How to Confront Someone When You Believe They Are Deceiving You

Deception by others can leave you feeling unsteady and confused. If you think that someone may be deceiving you, you might want to confront that person to obtain a confession, to let him know that you are aware of the lies, or to prevent future lying behavior, according to executive coach Carol Kinsey Goman, in the Forbes article, "How to Deal With Liars at Work." Robert Feldman, author and professor of psychology at the University of Massachusetts Amherst agrees, stating on his website that when you ignore a lie, in a sense, you become a liar yourself.

A tense moment between two women on a sofa. (Image: Wavebreakmedia Ltd/Lightwavemedia/Getty Images)

Step 1

Decide whether confrontation is the right approach. In her book, "Playing the Lying Game: Detecting and Dealing with Lies and Liars, From Occasional Fibbers to Frequent Fabricators," sociologist Gini Graham Scott suggests the decision to confront depends on the type of lie and your relationship to the person who you think is deceiving you. If it is a white lie, or a casual acquaintance, it may make more sense to let it pass. In more personal relationships, when lying can break trust and affect intimacy, confrontation is usually the right choice.

Step 2

Gather evidence in the event that you need to prove that deception occurred. In the Forbes article, "How to Deal With Liars at Work," executive coach Carol Kinsey Goman, Ph.D. suggests collecting a paper or electronic trail of communication when dealing with deception at work. Similarly, keep documentation of the lies that a partner or spouse tells as you may need this evidence during divorce or custody proceedings.

Step 3

Try an indirect approach at confronting the lie. Graham Scott suggests being tactful and diplomatic so that the other person feels comfortable confessing to the lie. Offer hints that you know the truth, giving the other person a chance to retreat or change her story. Let her know that you question what she is saying, but also acknowledge that you could be wrong or that it might be a misunderstanding.

Step 4

Be direct in your approach if the person does not admit to the deception -- and if you feel that uncovering the deception is important to the future of your relationship. For example, in a business situation, Kinsey Goman suggests taking a "collaborative approach" and telling the other person that you need only accurate information to meet your business goals.


If you are concerned about the potential impact of exposing a liar -- or that your reputation could be at stake -- consider having a third party present during a confrontation to document what transpires.


Some people have psychological disorders that are at the root of their lying -- and these persons are not likely to admit to lying or change their behaviors. In the Psych Central article, "Pathological Lying: Symptom or Disease?" psychiatrist Charles Dike notes that pathological liars lie compulsively and often without any purpose -- and will continue to lie even when confronted. In the Psychology Today article, "Narcissism: Why It's So Rampant in Politics" clinical psychologist Leon Seltzer notes that those with narcissistic personality disorder come to believe their own lies - and will react defensively or even attack those who point out the inconsistencies in what they say. It is generally best to keep your distance from these personality types.

**Activities:**
- a) Answer these questions using the article on confronting deception:
(i) At which university is Robert Feldman a professor of psychology?
(ii) According to Step 1, in what kind of relationships is confrontation usually the right choice?
(iii) What does psychiatrist Charles Dike say pathological liars will do even when confronted?
- b) Copy the article on confronting deception from "Try an indirect" to "be a misunderstanding.", and use "gentle" in place of "tactful".

**Given data:**
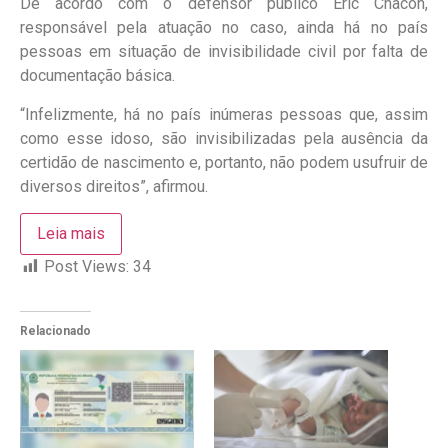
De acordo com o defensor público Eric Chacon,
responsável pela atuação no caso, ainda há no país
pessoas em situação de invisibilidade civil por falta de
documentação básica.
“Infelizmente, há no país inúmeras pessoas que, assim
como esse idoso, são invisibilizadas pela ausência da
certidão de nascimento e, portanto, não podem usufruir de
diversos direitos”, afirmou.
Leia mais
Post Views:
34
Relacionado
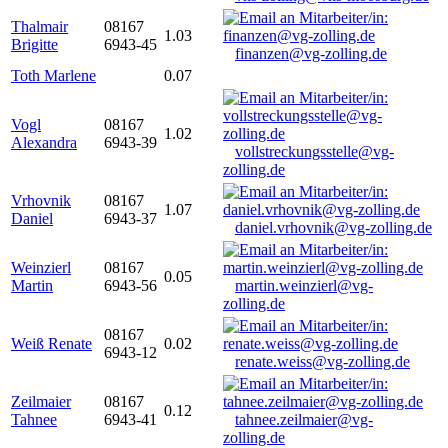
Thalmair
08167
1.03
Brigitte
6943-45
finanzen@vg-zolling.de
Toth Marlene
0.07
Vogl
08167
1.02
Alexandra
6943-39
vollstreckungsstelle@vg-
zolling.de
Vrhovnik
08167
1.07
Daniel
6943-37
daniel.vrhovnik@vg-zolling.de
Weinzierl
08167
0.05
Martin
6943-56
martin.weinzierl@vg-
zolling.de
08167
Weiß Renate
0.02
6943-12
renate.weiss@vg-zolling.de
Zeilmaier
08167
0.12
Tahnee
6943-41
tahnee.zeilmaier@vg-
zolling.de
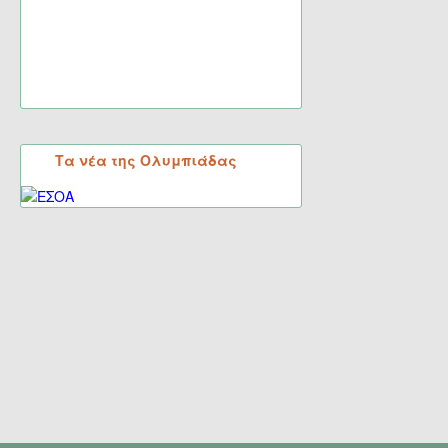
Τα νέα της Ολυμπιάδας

**Task-by-task results:**
- a)
(i) The University of Massachusetts Amherst.
(ii) More personal relationships, where lying can break trust and affect intimacy.
(iii) They will continue to lie.

- b)
Try an indirect approach at confronting the lie. Graham Scott suggests being gentle and diplomatic so that the other person feels comfortable confessing to the lie. Offer hints that you know the truth, giving the other person a chance to retreat or change her story. Let her know that you question what she is saying, but also acknowledge that you could be wrong or that it might be a misunderstanding.